Archive for February, 2009

529,600

Wednesday, February 25th, 2009

Numbers are awesome.

I was just thinking about it today (don’t judge me, it’s only my Junior year and I’ve already checked out mentally- at least from my easy classes) and we care more about numbers than anything else. From salaries, to grades, to how many lollipops your sister got as compared to you- we’re obsessed. Numbers are solid, factual; they can’t lead us astray. Right? I know every time I flip through Time (heh) I go straight for three sections: 10 Questions, that awesome time-line-y kind of article that goes from SHOCKING to SHOCKINGLY PREDICTABLE, and By the Numbers. Ok, so one doesn’t fit. But my point remains. I automatically assume someone is intelligent when I hear magic numbers they’ve achieved, like a 33, or a 2240, or a 140 (ACT, SAT, IQ.) Numbers- they’re what’s for belief!

Einstien, whose knowlegde was esoteric- he dealt with numbers, and we were amazed. Awed, even.

Franklin, whose knowledge was common- he dealt with words, and we were just… satisfied.

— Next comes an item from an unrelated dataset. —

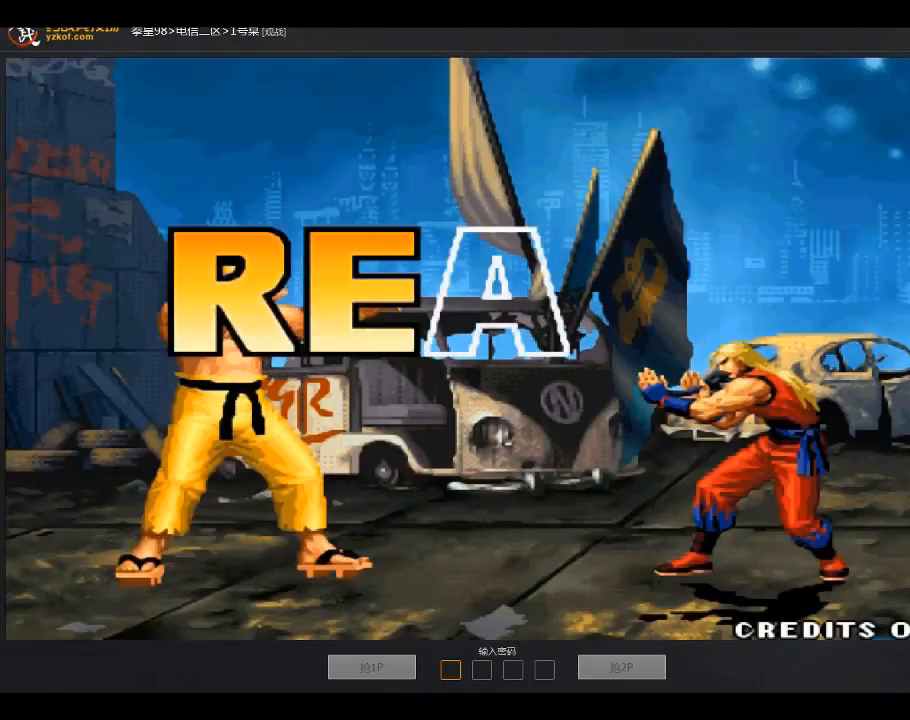
{"buttons": [], "left_stick": "left", "events": [[100, "left_stick", "center"], [167, "left_stick", "left"], [267, "left_stick", "down"], [401, "left_stick", "left"]]}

“This teacher had a graduation rate of 87%, this prosecutor has a conviction rate of 79%.” Oooooh. Aaaaaah. “A trillion dollars is enough to buy every man, woman, and child in the U.S. 300 boxes of Girl Scout cookies. If you stacked a trillion dollars, in hundred dollar bills, the height or the stack would be 86 Mt. Everests.”

Numbers turn the unbelievable into the possible, the intangible into the understandable.

Go numbers.

I love…

Saturday, February 21st, 2009

DOGS. Completely, unstintingly, I’m devoted to God’s best creation. You know, I’ve cried in like MAYBE two human-death movies, and those recently, because it seems lately I’m just overflowing with silly emotions. But I cry every time I see a dog die. I bawled in Marlie and Me, not only the movie but (even worse) in the book. I was readin’ that thing at the airport, sniffling and sobbing in these jagged, wracking sobs… got weird looks from everyone. I’m positive they thought I was a basket case. Maybe they’re right. Dogs are loyal, dogs are intelligent, they know their place in society, they aren’t politically incorrect because they don’t say anything cruel. In fact, they don’t judge at all. If I only knew someone like that.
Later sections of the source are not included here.